When the 19th Amendment was reviewed by the Supreme Court, it opined either to prune proposed provisions which are inimical to the entrenched clauses of the Constitution or subject them to a referendum for direct approval of the people. On the other hand, the reality was that the 19th Amendment had to depend on the votes of UPFA Members of Parliament, who represented a different ideology. Had the Parliament been dissolved, the reformers would not have gotten the required absolute majority required for any reform. This is evident in that in August election the UNFGG got just 106 seats. If we add a generous 20+ seats to them, as a freshness bonus for an early election, in March 2015, no reforms would have been possible.

When Churchill said: “No one pretends that democracy is perfect or all-wise,” but the civilised world embraces it as the best alternative model for decision-making, he must have meant the inclusive space that democracy creates for deliberation for policy making. A Parliament built upon Westminster model represents only one option in that direction. Different options should not be barred for ideological reasons, as long as there is space for inclusive decision-making.

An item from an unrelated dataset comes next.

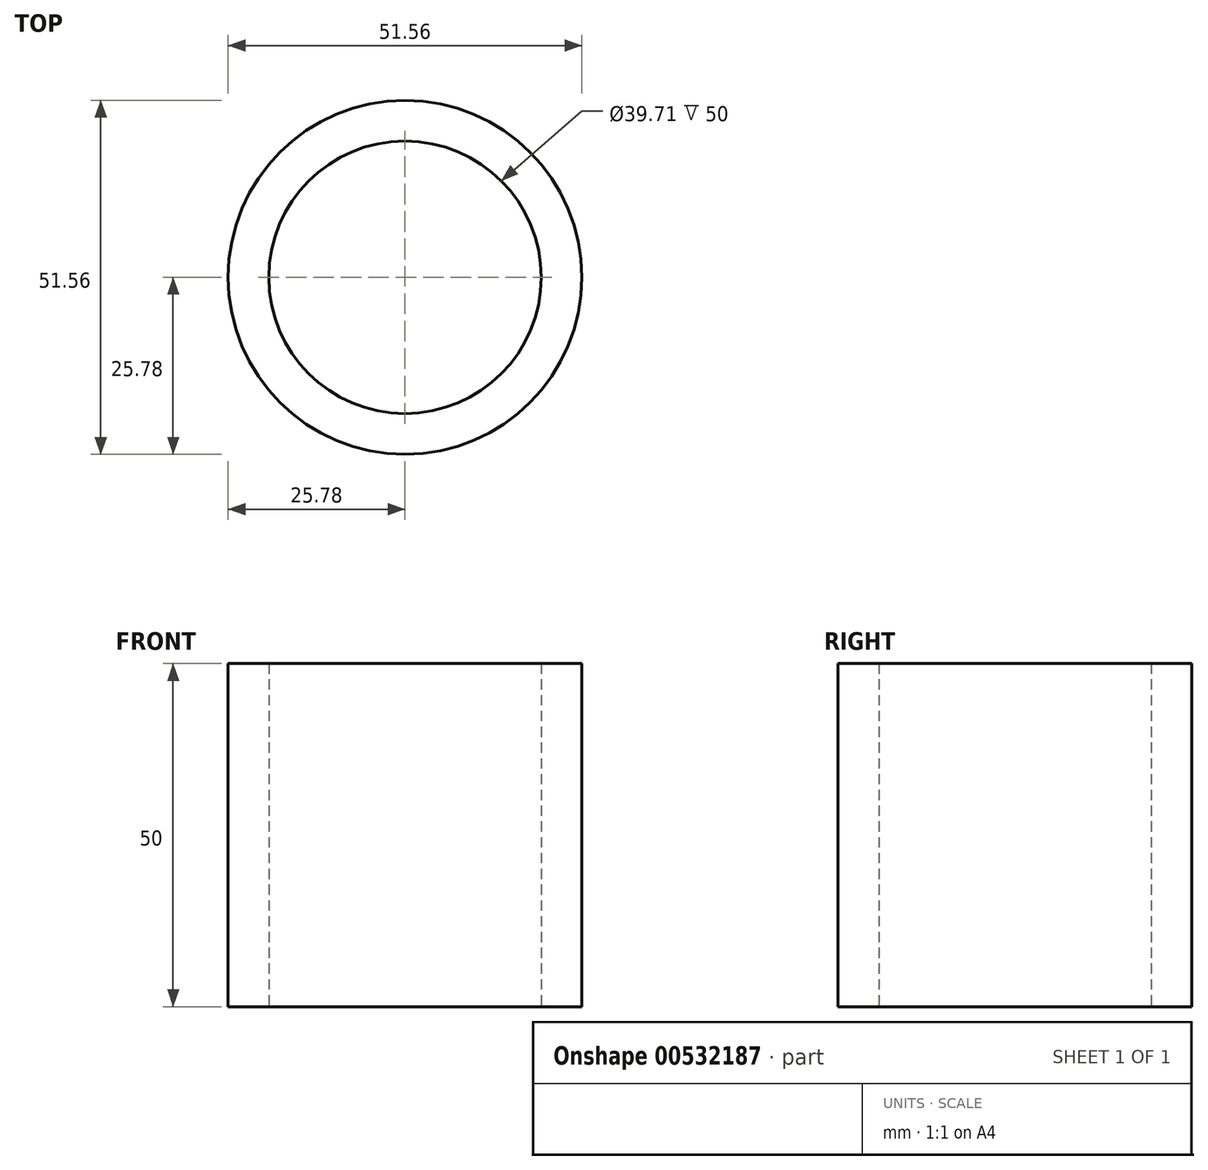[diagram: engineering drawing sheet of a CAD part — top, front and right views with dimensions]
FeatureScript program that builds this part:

To conclude, the claim that Yahapalana Government is responsible for the Gotabaya presidency is a wishful half-truth at best. Blaming the previous regime for the rise of Gotabaya presidency does not capture the cyclical cause and effect relationship stemming from decades-old structural causes in our society. 

The Sri Lankan constitutional reform process is itself a quagmire. All the processes that brought forward written constitutions to the country were not based on the concept of constitutionalism and inclusiveness. Up to now it is a doubt whether we have a societal consensus on a suitable constitutional vision (quite apart from structures and processes) to share and collectively represent our common destiny, together as communities and citizens. In such a context, to blame an individual under the pretext of failing to perform his duty in forming critical societal intellect in the State building process is nothing but a canard.